Most sphere/circle/square-packing problems are interested in the highest possible packing density, or the average density of a random packing. I am interested in what is the worst that one can do, for circles, squares, etc. For nontriviality, I am assuming the packing is maximal, in the sense that no one shape can be added to the packing anywhere without overlapping some shape that already exists.
Given a plane shape $S$, what is the (limiting) smallest possible packing density of a maximal packing of the plane with the shape $S$?
For squares, I thought at first that the answer might be $1/2$, as the following picture indicates.
But after thinking about it a little longer, I realized you could get as low as $1/4$, as the following image shows. I am not sure if this can be improved upon.
And what about circles, and other shapes?
Edit: I just realized that the square can't be as far apart as in the above picture, or else you could fit a rotated square in the white space between four squares.
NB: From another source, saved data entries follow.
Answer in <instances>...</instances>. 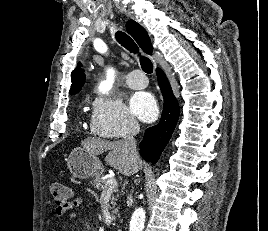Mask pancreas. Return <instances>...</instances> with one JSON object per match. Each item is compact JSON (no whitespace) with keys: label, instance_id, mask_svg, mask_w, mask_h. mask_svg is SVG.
Here are the masks:
<instances>
[{"label":"pancreas","instance_id":"obj_1","mask_svg":"<svg viewBox=\"0 0 268 231\" xmlns=\"http://www.w3.org/2000/svg\"><path fill=\"white\" fill-rule=\"evenodd\" d=\"M106 181H107V179H102L101 177H96L95 180L93 181V186L95 188H97L98 190H104L105 187H106ZM113 192L114 193H117L118 192V190H117L116 187L113 189ZM116 197H117V195L116 196L112 195V201H111V203H112L113 206H115V204H116L115 203ZM116 212H117V210L115 209L113 211V213H116Z\"/></svg>","mask_w":268,"mask_h":231}]
</instances>
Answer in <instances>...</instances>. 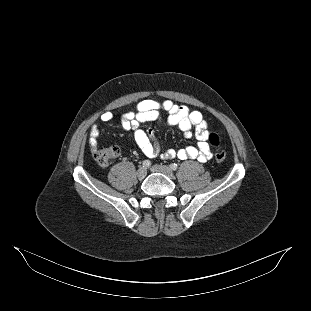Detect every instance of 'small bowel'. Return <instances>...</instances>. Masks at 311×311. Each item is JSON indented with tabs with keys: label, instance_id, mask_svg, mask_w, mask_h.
<instances>
[{
	"label": "small bowel",
	"instance_id": "obj_1",
	"mask_svg": "<svg viewBox=\"0 0 311 311\" xmlns=\"http://www.w3.org/2000/svg\"><path fill=\"white\" fill-rule=\"evenodd\" d=\"M161 112L167 113L166 122L170 126L179 128L185 137L193 135L197 139L196 146H188L179 150H162L153 131H145L141 125L145 122L160 121ZM113 119L111 112H104L100 116L102 122H110ZM120 122L124 130L133 133L134 140L140 150L148 158L181 160L197 159L206 162L212 158V153L208 143L210 131L208 124L201 112L190 110L187 106L177 105L171 100H142L136 105L135 111L125 112L120 115ZM100 131L97 124H93L88 142L92 150L97 146Z\"/></svg>",
	"mask_w": 311,
	"mask_h": 311
}]
</instances>
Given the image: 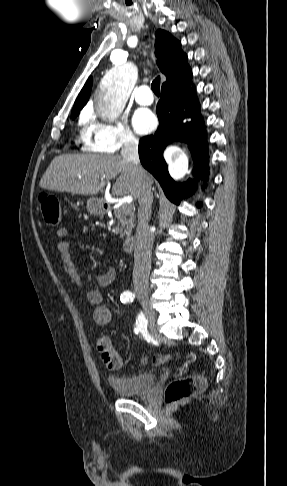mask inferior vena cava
Here are the masks:
<instances>
[{
	"instance_id": "obj_1",
	"label": "inferior vena cava",
	"mask_w": 287,
	"mask_h": 486,
	"mask_svg": "<svg viewBox=\"0 0 287 486\" xmlns=\"http://www.w3.org/2000/svg\"><path fill=\"white\" fill-rule=\"evenodd\" d=\"M138 140L132 135L125 137L121 150L123 159L130 162L135 169L136 177L140 183V195L138 198V224L135 234L133 283L136 290L148 289V277L151 268V254L153 235L149 229L153 194L151 184L148 182L147 173L141 167L138 154Z\"/></svg>"
}]
</instances>
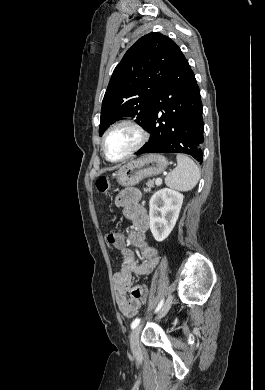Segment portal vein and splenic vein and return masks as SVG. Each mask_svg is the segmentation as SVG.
I'll use <instances>...</instances> for the list:
<instances>
[{"label": "portal vein and splenic vein", "instance_id": "1", "mask_svg": "<svg viewBox=\"0 0 265 390\" xmlns=\"http://www.w3.org/2000/svg\"><path fill=\"white\" fill-rule=\"evenodd\" d=\"M162 183V179L161 178H157L156 179V185H160Z\"/></svg>", "mask_w": 265, "mask_h": 390}]
</instances>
If the radius of the squares is $1$, then the distance between them needs to be less than $\sqrt{2}$ to prevent this, which gives a density of $4/(2+\sqrt{2})^2 \approx 0.34314\ldots$



Here is a partial answer for the case of circle packings, dependent on the fact that circles look the same no matter how you rotate them.
Let $B_1$ be the open unit ball of radius $1$ and suppose $C \subset \mathbb{R}^2$ is a set of points such that $\{B_1 + c : c \in C\}$ is a maximal circle packing. That means that for every $x \in \mathbb{R}^2$, if $x \notin C$ then there exists a $c \in C$ such that $(B_1 + x)\cap (B_1 + c) \neq \varnothing$, which implies $d(x,c) < 2$.
That means that $\{B_2 + c : c \in C\}$ is a collection which actually covers the whole plane. In a hypothetical extreme case where $\{B_2 + c : c \in C\}$ is actually a partition of $\mathbb{R}^2$ (impossible for actual circles), the density of the packing would be precisely $\pi(1)^2 / \pi(2)^2 = 1/4$.
This shows that $1/4$ is a lower bound for the density of any maximal plane packing by circles, but is there actually a maximal circle packing (resp. family of circle packings) which achieves (resp. approaches) this bound?